The overall objective of the HyperCrunch project is to improve the information extraction (data mining) from hyperspectral datacubes.

The high spectral and high spatial resolution, intrinsic to hyperspectral remote sensing, result in huge quantities of data. The selection of a limited number of relevant bands without loss of essential information for a given application is a first subject of this research project. The second subject is the development of acquisition protocols to improve classification performance, both in view of spectral unmixing and the classification procedures themselves. The mathematical algorithms will be developed as application-independent as possible, such that they can be implemented and automated in operational data processing chains such as the APEX-chain. This way a higher level end-product becomes available to the scientific community.

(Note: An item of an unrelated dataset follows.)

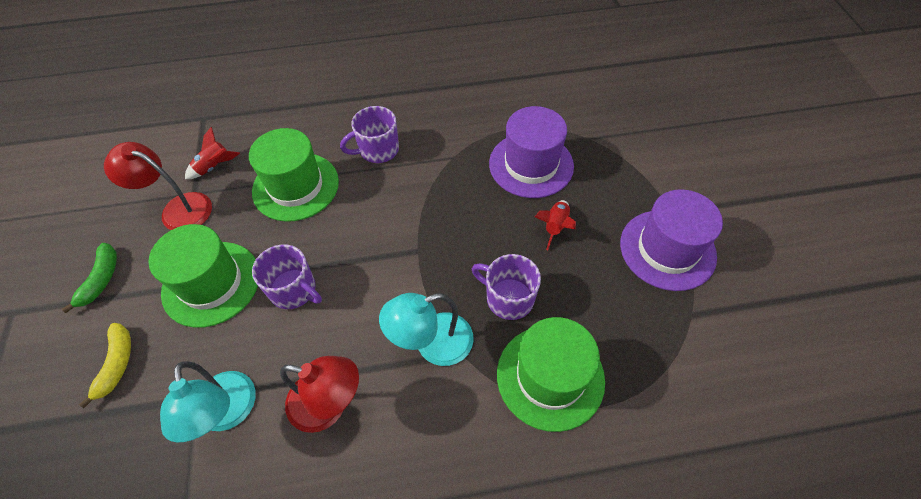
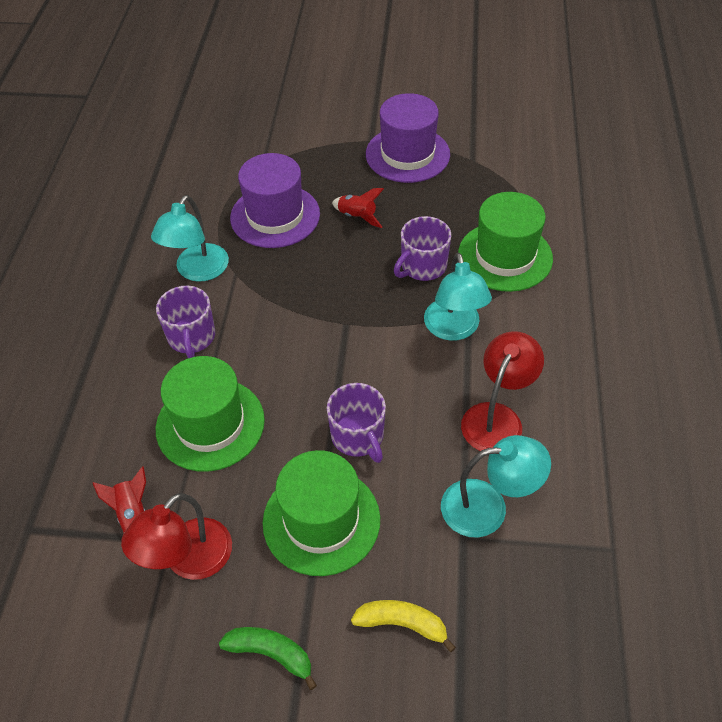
camera: 75 degrees left, 5 degrees down
(294, 290) = (358, 437): purple mug -> purple mug turned 105 degrees clockwise
(448, 132) = (197, 271): none -> turquoise lamp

The data reduction techniques and mathematical algorithms which will be the end-products of this research, will be tested and validated. The application envisaged here is precision agriculture, more precisely the monitoring of stress in orchards.

Project outcome

Expected scientific results

Two types of end products were envisaged. The first is an operational method for hyperspectral data extraction that can be used for future project. The method must be ready to implement in operational chains such as the APEX Processing and Archiving Facility (PAF). This objective is reached with success. All programs implementing the algorithms are written in C++ and are ready for operational use. They are compiled with the open source GNU compiler in a Linux environment (distribution Red Hat 9.0). No commercial libraries or other software is needed.
Another end product is the classification map of the hyperspectral data cube, acquired over our test plot Gorsem. Early in the project, it was obvious that this objective would be difficult to reach. In particular, the limited number of relevant pixels in the image put a constraint to its use. The pixels could clearly not be used as training data . We have made an attempt to classify the image by using the upscaled (simulated) leaf spectra as training data with moderate success (70% of the pixels are detected correctly). In order to increase this number, the classifier must be trained with real instead of simulated data. Appropriate training is feasible only with orchards of hundreds of trees (per class). In that case, results are expected with an accuracy of more than 80%, which is more acceptable for end users.